Instead of settling for another crappy currywurst, use this guide to find the best places to eat and drink in Berlin.
LessYou might do a double-take when you reach 893 Ryōtei. Yes, that graffiti-splattered, seemingly abandoned storefront with tinted glass is where you’ll be eating gorgeous, modern Japanese food. It’s got a gritty cool factor that’s characteristically Berlin, and while you can certainly focus on the sushi and sashimi, try the dishes with influences outside of Japan, like the lomo and sashimi taquitos. Wear the most fashion-y thing you brought and you’ll blend right in.
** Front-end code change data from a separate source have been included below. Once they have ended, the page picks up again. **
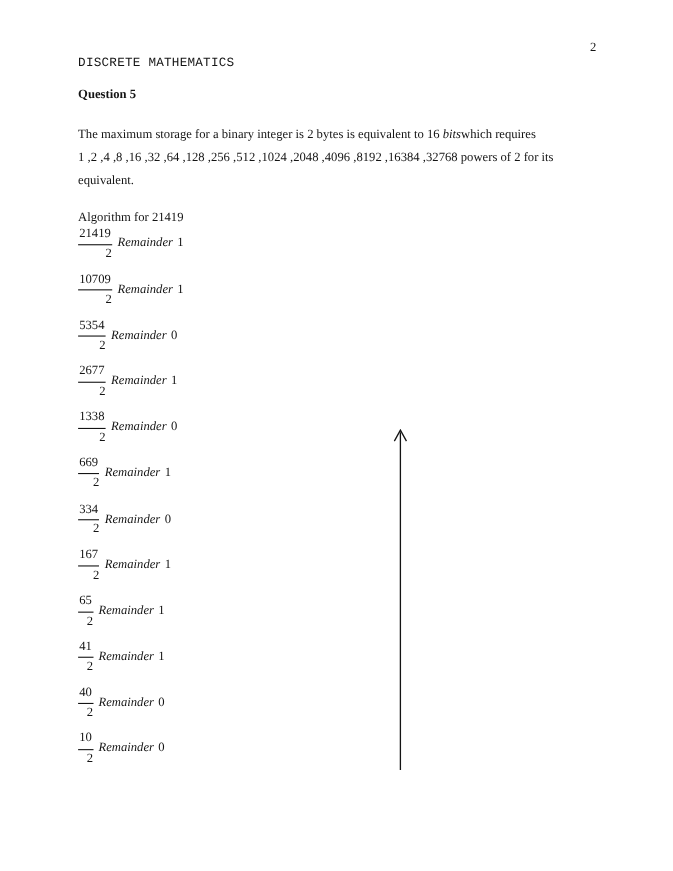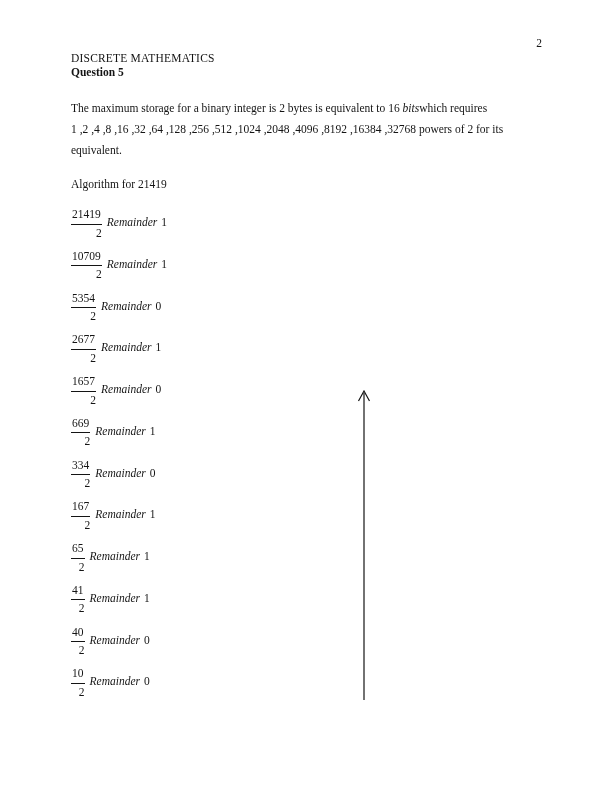--- a/index.html
+++ b/index.html
@@ -32,7 +32,9 @@
     font-size: 11.5px;
   }
   .doc-header {
+    margin-bottom: 14px;
     letter-spacing: 0.2px;
+    font-family: Liberation Mono, monospace;
   }
   .question-title {
     font-weight: bold;

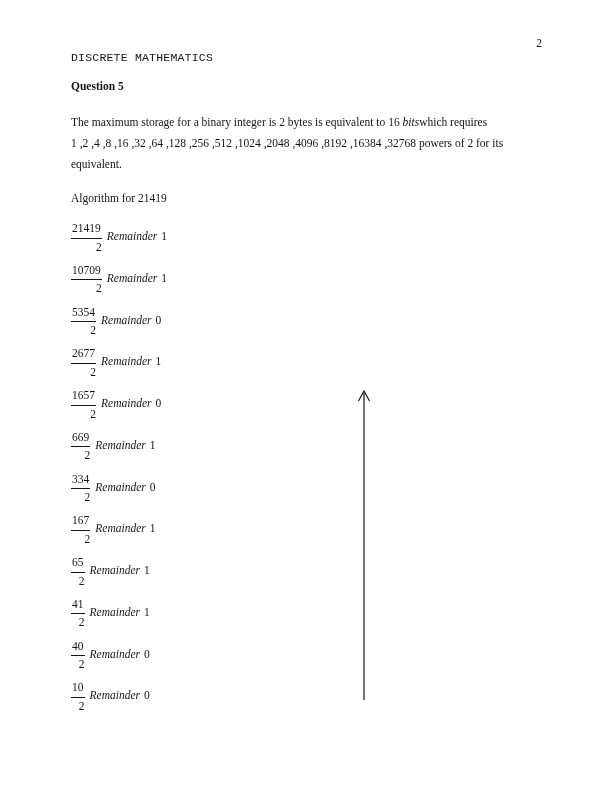--- a/index.html
+++ b/index.html
@@ -52,7 +52,7 @@
     white-space: nowrap;
   }
   .math { letter-spacing: 0.3px; }
-  .algorithm-line { margin-bottom: 16px; }
+  .algorithm-line { }
   .division-list { }
   .step {
     margin-bottom: 9px;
Berlin has a big Turkish population, so you’ll find Turkish grills all over the city. One of the most famous is Adana Grillhaus. There are two locations right around the corner from each other in Kreuzberg, but the one on Skalitzer Strasse is brighter and better for big groups. Both are open until the early morning, and their namesake minced lamb meat cooked on a skewer is one of the best ways to end a night of drinking your way down Oranienstraße at spots like Café Luzia and Biererei Bar.
El Borriquito is the place to be if you love noisy, drawn-out dinners that turn into boozy parties. Bring a big group and book a late table (no earlier than 9pm), preferably on the weekend, so you can see some live music. Share tapas like pimientos de padrón and fried calamari from a platter of mixed starters before moving on to heftier plates of grilled fish and meat. By the time you’re on your second bottle of Rioja, the band will likely be belting out the Gipsy Kings rendition of “Volare”.
Annelies is one of the stars of Berlin’s brunch scene, evident every weekend when crowds of bleary-eyed creatives rouse in the early afternoon and gather outside to debrief the night before while waiting for a table. Reservations aren’t possible except for large groups during the week, so set your alarm early to avoid the madness. There are only seven dishes to choose from, but there are three clear winners.
There’s perhaps no better introduction to Berlin than eating currywurst: sausage slathered in curried ketchup with a side of fries. If you’re hopping around Museum Island, you’re just around the corner from Curry 61, where there’ll probably be a small crowd of locals and out-of-towners huddled outside the order window for a quick lunch or snack. Your order will be up almost as fast as you place it.
Markthalle Pfefferberg, the 700-square-meter hall of shops and food stands, is a fun stop on any tour of the restaurant-packed Prenzlauer Berg neighborhood. If you only try one place inside, make it Taquería el Oso, which serves the juiciest al pastor tacos sliced straight from the trompo. Tables can be tough to come by on weekend afternoons and evenings, so plan on coming around noon when the party people are still sleeping in. Make it a Sunday, since that’s when they serve birria.
Like teatime to the British, the tradition of “kaffee und kuchen” (or coffee and cake) is a big deal for Germans, and so is where to get said cake. We like Zuckerbaby, where you’ll inevitably end up going overboard with an order of rich turtle cake drizzled with chocolate and caramel, a dense poppyseed cake, and the best carrot cake you’ve ever had. Order the Nuss-Nougat Kakao, or nut-nougat cocoa, and call your kaffee pairing complete.
Wen Cheng serves up traditional Chinese hand-pulled noodles, and they’re so popular that there are two locations on the same street that are a 25 minute walk from each other. We like to go to Wen Cheng II at Schönhauser Allee 10, since it’s significantly bigger and offers a better view of the staff stretching out that noodle dough. It’s walk-ins only so the line can get long—your best bet is to visit right when they open at noon for lunch. Our go-to order is the Biang Biang Beef noodles.
When you’ve checked off seeing the World Clock in Alexanderplatz and the picturesque courtyards of Hackesche Höfe in Mitte, Kin Za Georgian Kitchen is a great, relaxed place to refuel for lunch. When it’s busy, the space can feel a little cramped, but that doesn’t really matter when you get plates of satisfying khachapuri and khinkali. Those two dishes could easily make up a full meal, which will have you ready for miles more walking, or maybe a little snooze at Monbijou Park.
Thai-Art is on a street full of great places to eat, but it's the only one with a huge photo of the owner smiling in sunglasses above the door. Locals regularly fill the place for classics like pad see ew, pad thai, and tom yum soup. There are only about ten tables inside, but getting one never seems to be a big issue, even during the work lunch hour. Two rules for your visit: bring cash and heed the sign on the wall by the door that says “please taste food before seasoning!”